About the available file formats from ICS

The Creditcard Online self-service website only provides the monthly credit card statements in PDF format.

Sample filename: Statement-01234567890-2023-11.pdf

Use icspdfparser to parse this kind of file. The text in those files is easily extractable thanks to the pypdf library.

Rant about PDF file sizes

Over time, the PDF files grew in size.

average file size 1 page 2 pages 3 pages
Before 2023-02 446 KiB 887 KiB ?
After 2023-03 1.8 MiB 3.5 MiB ?

If we extract the JPG images from those PDF files, we can easily see the difference:

$ pdfimages -j Statement-01234567890-2023-02.pdf OLD
$ pdfimages -j Statement-01234567890-2023-03.pdf NEW
$ ls -1Ush OLD* NEW*
444K OLD-000.jpg
1,8M NEW-000.jpg
$ identifi OLD* NEW*
JPEG TrueColor 8-bit srgb  3.0 (JPEG 90) 2480x3507 pixels 8.7MP (210x297mm 300dpi) TopLeft orientation 450961 bytes: OLD-000.jpg
JPEG TrueColor 8-bit srgb  3.0 (JPEG 100) 2480x3507 pixels 8.7MP (875x1237mm 72dpi) 1782810 bytes: NEW-000.jpg

Where identifi is a fancy wrapper around ImageMagick's identify.

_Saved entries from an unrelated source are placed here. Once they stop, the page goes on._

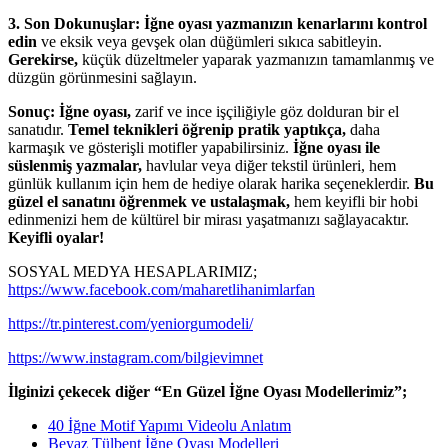
3. Son Dokunuşlar:
İğne oyası yazmanızın kenarlarını kontrol
edin
ve eksik veya gevşek olan düğümleri sıkıca sabitleyin.
Gerekirse,
küçük düzeltmeler yaparak yazmanızın tamamlanmış ve
düzgün görünmesini sağlayın.
Sonuç:
İğne oyası,
zarif ve ince işçiliğiyle göz dolduran bir el
sanatıdır.
Temel teknikleri öğrenip pratik yaptıkça,
daha
karmaşık ve gösterişli motifler yapabilirsiniz.
İğne oyası ile
süslenmiş yazmalar,
havlular veya diğer tekstil ürünleri, hem
günlük kullanım için hem de hediye olarak harika seçeneklerdir.
Bu
güzel el sanatını öğrenmek ve ustalaşmak,
hem keyifli bir hobi
edinmenizi hem de kültürel bir mirası yaşatmanızı sağlayacaktır.
Keyifli oyalar!
SOSYAL MEDYA HESAPLARIMIZ;
https://www.facebook.com/maharetlihanimlarfan
https://tr.pinterest.com/yeniorgumodeli/
https://www.instagram.com/bilgievimnet
İlginizi çekecek diğer “En Güzel İğne Oyası Modellerimiz”;
40 İğne Motif Yapımı Videolu Anlatım
Beyaz Tülbent İğne Oyası Modelleri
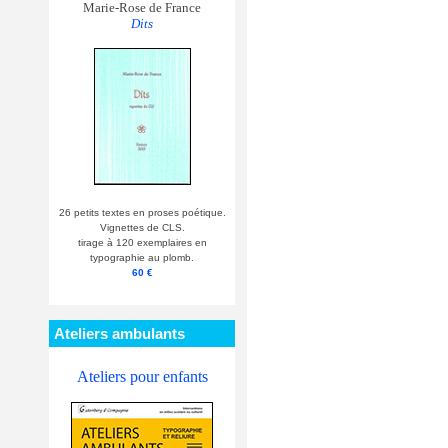
Marie-Rose de France
Dits
26 petits textes en proses poétique.
Vignettes de CLS.
tirage à 120 exemplaires en
typographie au plomb.
60 €
Ateliers ambulants
Ateliers pour enfants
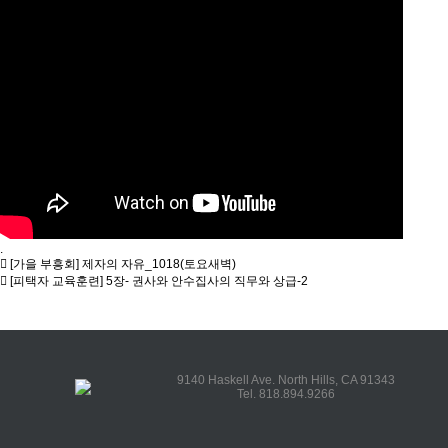
.
[가을 부흥회] 제자의 자유_1018(토요새벽)
[피택자 교육훈련] 5장- 권사와 안수집사의 직무와 상급-2
9140 Haskell Ave. North Hills, CA 91343
Tel. 818.894.9266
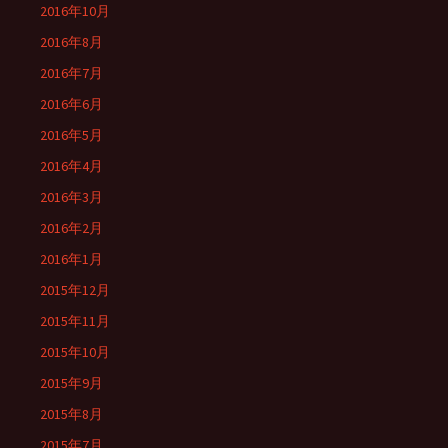
2016年10月
2016年8月
2016年7月
2016年6月
2016年5月
2016年4月
2016年3月
2016年2月
2016年1月
2015年12月
2015年11月
2015年10月
2015年9月
2015年8月
2015年7月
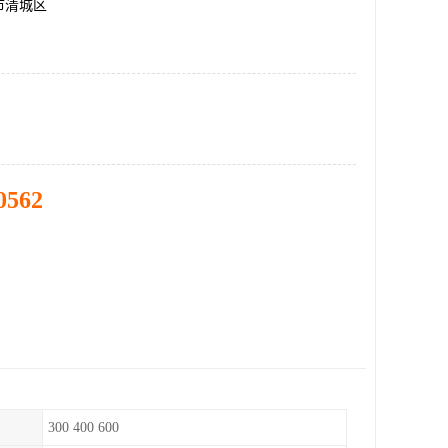
市清城区
0562
300 400 600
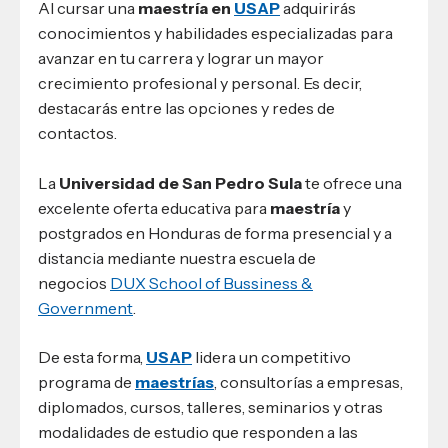
Al cursar una
maestría en
USAP
adquirirás
conocimientos y habilidades especializadas para
avanzar en tu carrera y lograr un mayor
crecimiento profesional y personal. Es decir,
destacarás entre las opciones y redes de
contactos.
La
Universidad de San Pedro Sula
te ofrece una
excelente oferta educativa para
maestría
y
postgrados en Honduras de forma presencial y a
distancia mediante nuestra escuela de
negocios
DUX School of Bussiness &
Government
.
De esta forma,
USAP
lidera un competitivo
programa de
maestrías
, consultorías a empresas,
diplomados, cursos, talleres, seminarios y otras
modalidades de estudio que responden a las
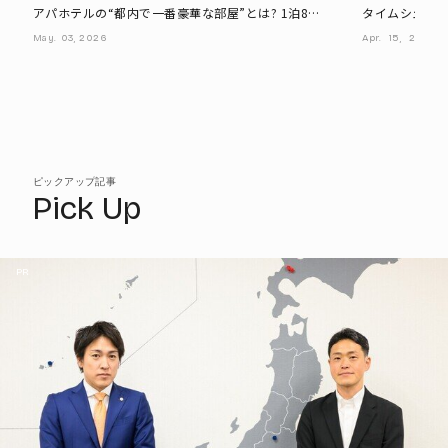
アパホテルの“都内で一番豪華な部屋”とは? 1泊8万
タイムシェア
円の「ラグジュアリーツインルーム」に行ってみた
型・賃貸型・
May.
03,
2026
Apr.
15,
2026
ピックアップ記事
Pick Up
PR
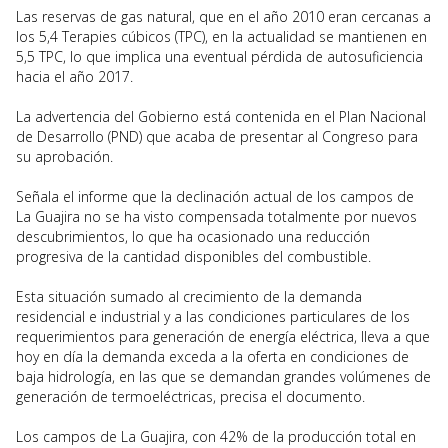
Las reservas de gas natural, que en el año 2010 eran cercanas a
los 5,4 Terapies cúbicos (TPC), en la actualidad se mantienen en
5,5 TPC, lo que implica una eventual pérdida de autosuficiencia
hacia el año 2017.
La advertencia del Gobierno está contenida en el Plan Nacional
de Desarrollo (PND) que acaba de presentar al Congreso para
su aprobación.
Señala el informe que la declinación actual de los campos de
La Guajira no se ha visto compensada totalmente por nuevos
descubrimientos, lo que ha ocasionado una reducción
progresiva de la cantidad disponibles del combustible.
Esta situación sumado al crecimiento de la demanda
residencial e industrial y a las condiciones particulares de los
requerimientos para generación de energía eléctrica, lleva a que
hoy en día la demanda exceda a la oferta en condiciones de
baja hidrología, en las que se demandan grandes volúmenes de
generación de termoeléctricas, precisa el documento.
Los campos de La Guajira, con 42% de la producción total en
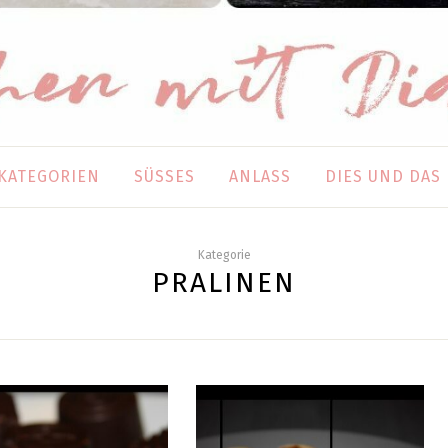
KATEGORIEN
SÜSSES
ANLASS
DIES UND DAS
Kategorie
PRALINEN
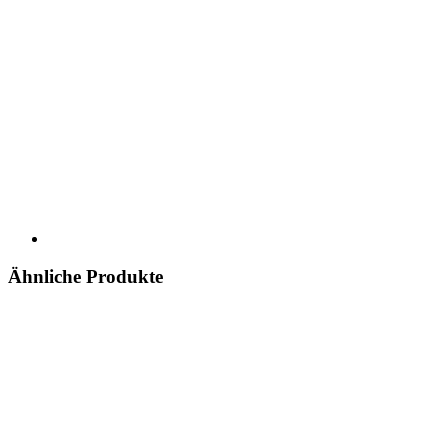
Ähnliche Produkte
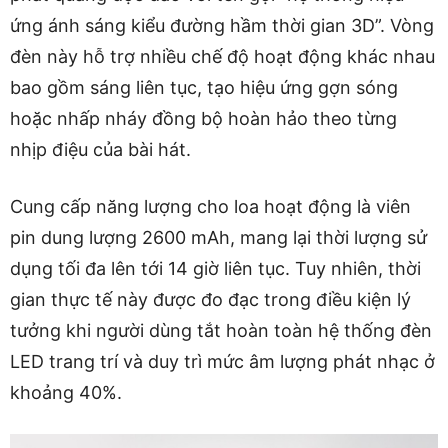
ứng ánh sáng kiểu đường hầm thời gian 3D”. Vòng
đèn này hỗ trợ nhiều chế độ hoạt động khác nhau
bao gồm sáng liên tục, tạo hiệu ứng gợn sóng
hoặc nhấp nháy đồng bộ hoàn hảo theo từng
nhịp điệu của bài hát.
Cung cấp năng lượng cho loa hoạt động là viên
pin dung lượng 2600 mAh, mang lại thời lượng sử
dụng tối đa lên tới 14 giờ liên tục. Tuy nhiên, thời
gian thực tế này được đo đạc trong điều kiện lý
tưởng khi người dùng tắt hoàn toàn hệ thống đèn
LED trang trí và duy trì mức âm lượng phát nhạc ở
khoảng 40%.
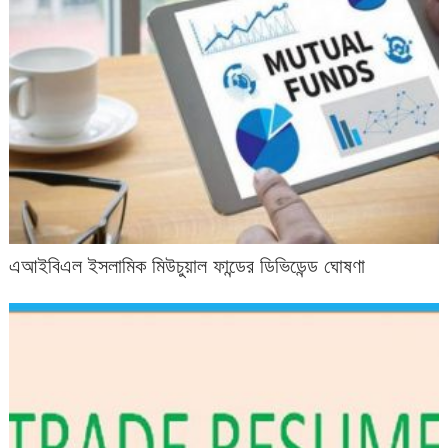
এআইবিএল ইসলামিক মিউচুয়াল ফান্ডের ডিভিডেন্ড ঘোষণা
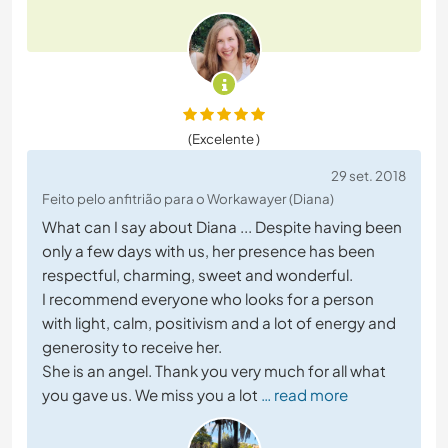
(Excelente )
29 set. 2018
Feito pelo anfitrião para o Workawayer (Diana)
What can I say about Diana ... Despite having been
only a few days with us, her presence has been
respectful, charming, sweet and wonderful.
I recommend everyone who looks for a person
with light, calm, positivism and a lot of energy and
generosity to receive her.
She is an angel. Thank you very much for all what
you gave us. We miss you a lot
… read more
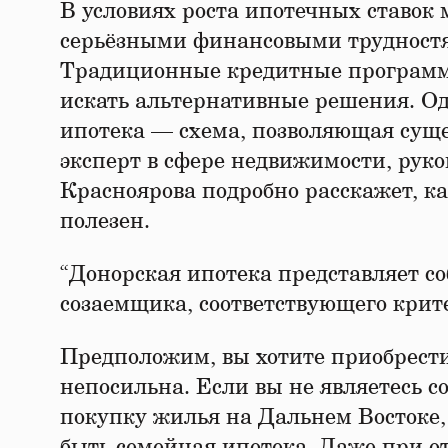
В условиях роста ипотечных ставок 
серьёзными финансовыми трудностя
Традиционные кредитные программы
искать альтернативные решения. Од
ипотека — схема, позволяющая суще
эксперт в сфере недвижимости, руко
Красноярова подробно расскажет, ка
полезен.
“Донорская ипотека представляет с
созаемщика, соответствующего кри
Предположим, вы хотите приобрести
непосильна. Если вы не являетесь 
покупку жилья на Дальнем Востоке
быть семейная ипотека. Даже при от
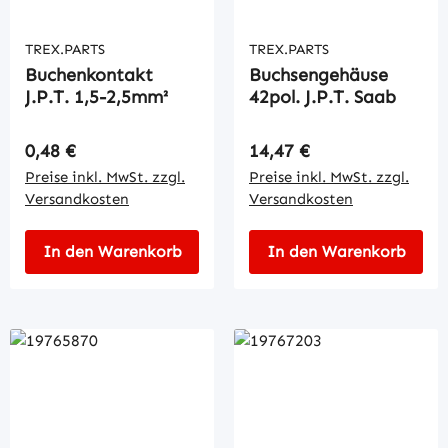
TREX.PARTS
TREX.PARTS
Buchenkontakt
Buchsengehäuse
J.P.T. 1,5-2,5mm²
42pol. J.P.T. Saab
Regulärer Preis:
Regulärer Preis:
0,48 €
14,47 €
Preise inkl. MwSt. zzgl.
Preise inkl. MwSt. zzgl.
Versandkosten
Versandkosten
In den Warenkorb
In den Warenkorb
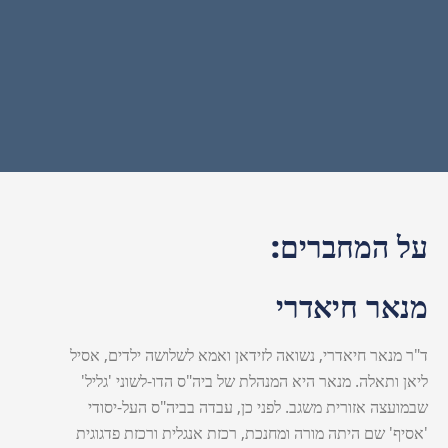
על המחברים:
מנאר חיאדרי
ד"ר מנאר חיאדרי, נשואה לזידאן ואמא לשלושה ילדים, אסיל
ליאן ותאלה. מנאר היא המנהלת של ביה"ס הדו-לשוני 'גליל'
שבמועצה אזורית משגב. לפני כן, עבדה בביה"ס העל-יסודי
'אסיף' שם היתה מורה ומחנכת, רכזת אנגלית ורכזת פדגוגית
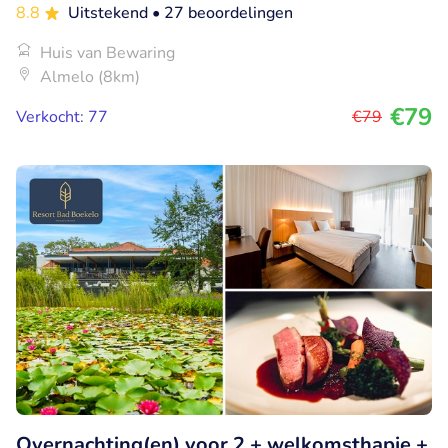
8.8
Uitstekend
• 27 beoordelingen
Huis van Bewaring
Almelo (8km)
€79
Verkocht: 77
€79
Overnachting(en) voor 2 + welkomsthapje +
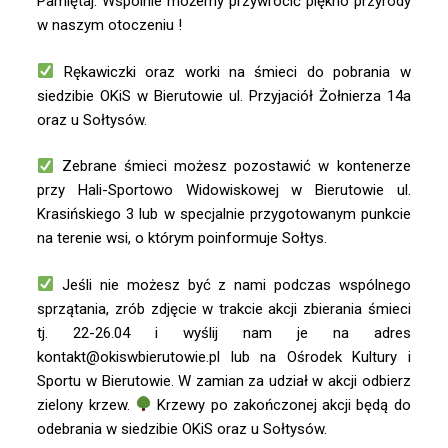
Pamiętaj. Wspólnie możemy przywrócić piękno przyrody
w naszym otoczeniu !
Rękawiczki oraz worki na śmieci do pobrania w
siedzibie OKiS w Bierutowie ul. Przyjaciół Żołnierza 14a
oraz u Sołtysów.
Zebrane śmieci możesz pozostawić w kontenerze
przy Hali-Sportowo Widowiskowej w Bierutowie ul.
Krasińskiego 3 lub w specjalnie przygotowanym punkcie
na terenie wsi, o którym poinformuje Sołtys.
Jeśli nie możesz być z nami podczas wspólnego
sprzątania, zrób zdjęcie w trakcie akcji zbierania śmieci
tj. 22-26.04 i wyślij nam je na adres
kontakt@okiswbierutowie.pl lub na Ośrodek Kultury i
Sportu w Bierutowie. W zamian za udział w akcji odbierz
zielony krzew.
Krzewy po zakończonej akcji będą do
odebrania w siedzibie OKiS oraz u Sołtysów.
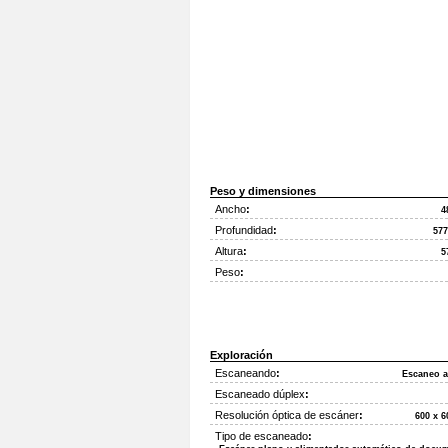
Peso y dimensiones
Ancho
:
4
Profundidad
:
57
Altura
:
5
Peso
:
Exploración
Escaneando
:
Escaneo a
Escaneado dúplex
:
Resolución óptica de escáner
:
600 x 6
Tipo de escaneado
:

So, for each 3KB of useful text we are receiving from half megabyte to almost two megabytes… per page! And what's that image? It's just a full-page background. It's such a huge waste of space. We would need a decade of plain text statements to come close to the size of a single month.

And why did the size increase? Because they changed the logo at the top, which means someone had to re-create the JPEG image, and the image was exported in the maximum possible quality, even though there is no perceived quality difference to the human eye.

I'm pretty sure the PDF would be noticeably smaller if they used vector graphics. They could even get rid of the subtle circle pattern in the background, as I don't think it serves any real purpose. Just for comparison, the Internet Banking can generate plain boring PDF bank statements (that are hard to parse), and a full year of those statements is around 2 MiB, and those statements have many more pages and more transactions than each credit card statement.

Project status

I created this code for my own uses. I'm sharing with the world because I believe more people are in the same situation as me, and more people certainly want to parse their own bank account statements.

That said, I don't plan on improving this code much. I'll fix it and update it as much as I need for my own statements. Simple pull requests are welcome.

I cannot promise the API will be stable.

I'm not planning on releasing this on PyPI. You are free to fork this project and create a well-maintained version yourself.